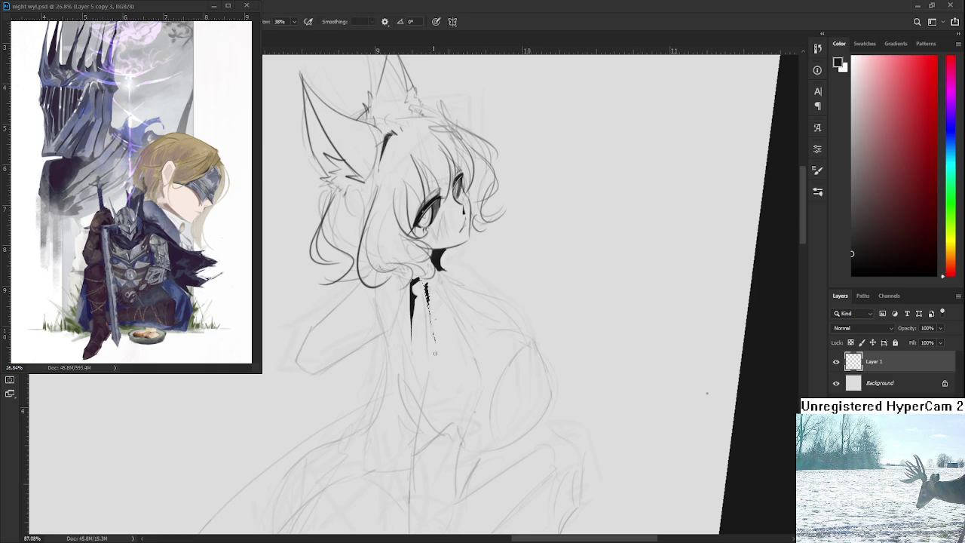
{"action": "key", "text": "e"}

--

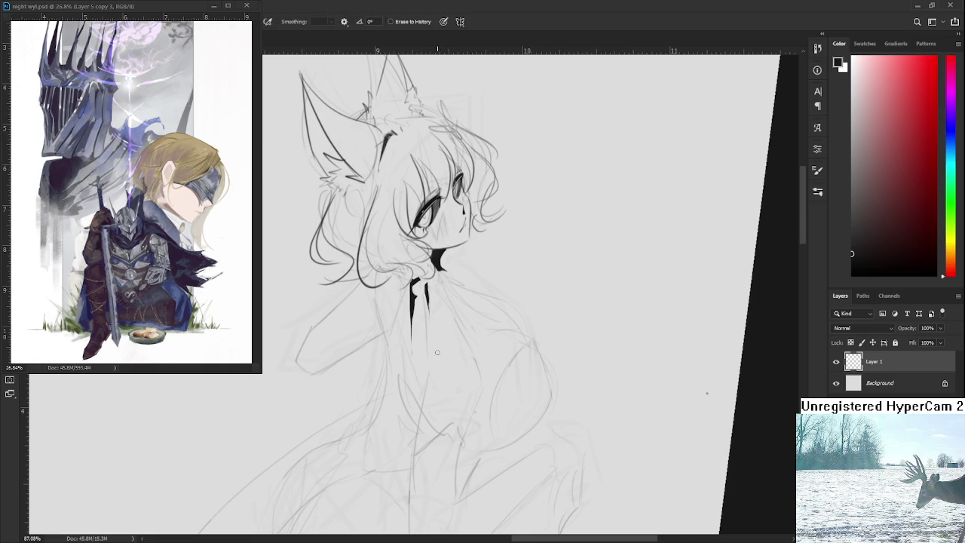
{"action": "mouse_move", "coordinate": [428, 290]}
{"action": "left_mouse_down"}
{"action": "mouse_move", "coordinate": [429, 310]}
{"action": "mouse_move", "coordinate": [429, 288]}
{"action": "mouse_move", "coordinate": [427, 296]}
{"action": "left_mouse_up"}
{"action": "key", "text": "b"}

> _YOUR ASSIGNMENT_: Look through the material above and pick out each line holding the word "coordinate".

> _EXERCISE RESPONSE_:
{"action": "mouse_move", "coordinate": [428, 290]}
{"action": "mouse_move", "coordinate": [429, 310]}
{"action": "mouse_move", "coordinate": [429, 288]}
{"action": "mouse_move", "coordinate": [427, 296]}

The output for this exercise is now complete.